(Dataset rows)
** start **
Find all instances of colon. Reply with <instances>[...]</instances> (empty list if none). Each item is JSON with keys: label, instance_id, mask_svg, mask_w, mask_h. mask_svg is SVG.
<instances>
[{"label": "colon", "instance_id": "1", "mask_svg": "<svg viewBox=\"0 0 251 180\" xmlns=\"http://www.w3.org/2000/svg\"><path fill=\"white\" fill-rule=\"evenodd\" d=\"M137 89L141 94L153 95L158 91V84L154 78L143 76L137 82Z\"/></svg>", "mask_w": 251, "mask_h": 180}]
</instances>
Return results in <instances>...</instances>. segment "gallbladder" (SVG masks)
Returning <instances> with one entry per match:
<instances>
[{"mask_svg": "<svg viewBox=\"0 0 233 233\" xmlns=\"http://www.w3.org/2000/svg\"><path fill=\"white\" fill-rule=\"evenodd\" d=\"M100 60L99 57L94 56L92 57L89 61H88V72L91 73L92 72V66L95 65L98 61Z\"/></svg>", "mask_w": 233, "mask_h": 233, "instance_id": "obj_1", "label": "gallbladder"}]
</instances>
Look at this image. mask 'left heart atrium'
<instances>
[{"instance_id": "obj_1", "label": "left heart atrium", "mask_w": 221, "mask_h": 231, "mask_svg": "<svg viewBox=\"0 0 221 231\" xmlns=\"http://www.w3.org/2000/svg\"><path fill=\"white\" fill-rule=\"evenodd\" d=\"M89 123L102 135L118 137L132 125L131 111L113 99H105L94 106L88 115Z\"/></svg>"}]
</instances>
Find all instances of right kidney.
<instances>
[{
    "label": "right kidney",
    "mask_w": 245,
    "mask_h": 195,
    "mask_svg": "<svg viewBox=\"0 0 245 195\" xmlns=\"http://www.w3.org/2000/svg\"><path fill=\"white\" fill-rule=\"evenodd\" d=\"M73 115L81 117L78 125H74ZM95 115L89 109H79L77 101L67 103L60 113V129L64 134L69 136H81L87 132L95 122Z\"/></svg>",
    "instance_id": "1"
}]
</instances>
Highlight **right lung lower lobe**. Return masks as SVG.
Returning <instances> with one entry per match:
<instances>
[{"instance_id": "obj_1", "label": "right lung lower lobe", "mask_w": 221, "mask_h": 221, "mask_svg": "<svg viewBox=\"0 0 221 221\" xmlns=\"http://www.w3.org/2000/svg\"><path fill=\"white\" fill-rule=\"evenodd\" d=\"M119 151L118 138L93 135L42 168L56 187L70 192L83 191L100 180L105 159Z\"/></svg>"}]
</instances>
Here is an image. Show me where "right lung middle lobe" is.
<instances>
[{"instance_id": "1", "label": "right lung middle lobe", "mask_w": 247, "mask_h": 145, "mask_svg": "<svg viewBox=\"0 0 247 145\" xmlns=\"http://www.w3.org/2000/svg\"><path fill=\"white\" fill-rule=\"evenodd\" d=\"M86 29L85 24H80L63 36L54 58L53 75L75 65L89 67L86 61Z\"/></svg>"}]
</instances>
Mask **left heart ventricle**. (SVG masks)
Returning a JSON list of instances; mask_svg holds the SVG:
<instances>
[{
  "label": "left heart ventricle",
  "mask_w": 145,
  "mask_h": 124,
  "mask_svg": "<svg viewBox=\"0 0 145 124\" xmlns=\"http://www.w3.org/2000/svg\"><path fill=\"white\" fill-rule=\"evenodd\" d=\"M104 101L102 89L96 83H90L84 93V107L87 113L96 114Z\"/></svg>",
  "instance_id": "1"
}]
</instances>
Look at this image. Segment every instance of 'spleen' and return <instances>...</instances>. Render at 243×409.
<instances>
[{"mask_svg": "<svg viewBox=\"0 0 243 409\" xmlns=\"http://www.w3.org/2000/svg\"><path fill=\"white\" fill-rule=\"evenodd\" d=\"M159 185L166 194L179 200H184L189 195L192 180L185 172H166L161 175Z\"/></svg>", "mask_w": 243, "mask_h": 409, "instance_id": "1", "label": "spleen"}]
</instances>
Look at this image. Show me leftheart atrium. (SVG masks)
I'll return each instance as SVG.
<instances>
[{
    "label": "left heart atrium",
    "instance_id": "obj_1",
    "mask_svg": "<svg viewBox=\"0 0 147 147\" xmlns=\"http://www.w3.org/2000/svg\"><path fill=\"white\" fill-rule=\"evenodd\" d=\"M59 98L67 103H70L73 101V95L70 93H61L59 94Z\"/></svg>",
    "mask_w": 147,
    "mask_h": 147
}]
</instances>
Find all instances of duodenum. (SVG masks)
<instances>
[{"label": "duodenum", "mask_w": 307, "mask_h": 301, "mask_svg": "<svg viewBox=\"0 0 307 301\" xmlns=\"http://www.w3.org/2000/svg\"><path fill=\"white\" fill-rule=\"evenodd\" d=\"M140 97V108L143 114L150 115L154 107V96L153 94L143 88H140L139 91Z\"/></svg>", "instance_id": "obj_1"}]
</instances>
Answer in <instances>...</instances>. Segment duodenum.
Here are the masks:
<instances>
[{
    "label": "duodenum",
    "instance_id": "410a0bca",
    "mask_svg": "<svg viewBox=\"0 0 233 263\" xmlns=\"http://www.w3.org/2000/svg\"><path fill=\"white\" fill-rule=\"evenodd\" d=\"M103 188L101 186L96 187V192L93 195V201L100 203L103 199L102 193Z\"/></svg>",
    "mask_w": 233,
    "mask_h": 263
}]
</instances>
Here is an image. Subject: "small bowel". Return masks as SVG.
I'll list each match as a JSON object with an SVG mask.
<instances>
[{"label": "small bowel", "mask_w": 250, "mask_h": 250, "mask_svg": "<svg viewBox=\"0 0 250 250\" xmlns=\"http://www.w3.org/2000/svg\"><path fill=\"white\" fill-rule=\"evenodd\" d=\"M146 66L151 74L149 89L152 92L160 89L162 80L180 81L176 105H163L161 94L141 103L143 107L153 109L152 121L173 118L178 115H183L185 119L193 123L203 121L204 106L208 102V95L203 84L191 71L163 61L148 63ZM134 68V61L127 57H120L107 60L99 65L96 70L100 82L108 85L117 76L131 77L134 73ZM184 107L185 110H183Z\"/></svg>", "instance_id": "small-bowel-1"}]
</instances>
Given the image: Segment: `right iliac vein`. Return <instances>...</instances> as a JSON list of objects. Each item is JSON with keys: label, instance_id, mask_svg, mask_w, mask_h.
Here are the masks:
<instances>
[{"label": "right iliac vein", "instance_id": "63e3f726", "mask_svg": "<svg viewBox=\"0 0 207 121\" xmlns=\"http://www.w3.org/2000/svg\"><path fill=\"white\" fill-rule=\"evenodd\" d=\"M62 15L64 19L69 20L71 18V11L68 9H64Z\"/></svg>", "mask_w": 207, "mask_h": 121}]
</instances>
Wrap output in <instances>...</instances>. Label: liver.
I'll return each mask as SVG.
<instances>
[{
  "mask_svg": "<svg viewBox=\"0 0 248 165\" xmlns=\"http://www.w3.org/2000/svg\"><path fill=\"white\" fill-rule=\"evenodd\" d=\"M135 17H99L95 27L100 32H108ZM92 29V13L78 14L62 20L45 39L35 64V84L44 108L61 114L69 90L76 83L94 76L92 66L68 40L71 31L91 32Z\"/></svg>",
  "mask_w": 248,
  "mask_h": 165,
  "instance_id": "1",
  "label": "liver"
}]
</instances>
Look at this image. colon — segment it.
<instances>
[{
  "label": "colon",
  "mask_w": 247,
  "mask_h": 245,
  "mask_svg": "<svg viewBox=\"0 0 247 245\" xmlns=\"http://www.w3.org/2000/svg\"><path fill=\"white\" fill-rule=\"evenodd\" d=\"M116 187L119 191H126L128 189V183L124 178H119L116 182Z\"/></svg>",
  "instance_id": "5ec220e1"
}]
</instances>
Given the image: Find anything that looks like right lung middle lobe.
** end **
**Directions for this task:** Pull out every line of the dataset rows above that contains the string "JSON".

**Full solution:**
Find all instances of colon. Reply with <instances>[...]</instances> (empty list if none). Each item is JSON with keys: label, instance_id, mask_svg, mask_w, mask_h. mask_svg is SVG.
Returning a JSON list of instances; mask_svg holds the SVG:
I'll list each match as a JSON object with an SVG mask.
Given the image: Segment: `right iliac vein`. Return <instances>...</instances> as a JSON list of objects. Each item is JSON with keys: label, instance_id, mask_svg, mask_w, mask_h.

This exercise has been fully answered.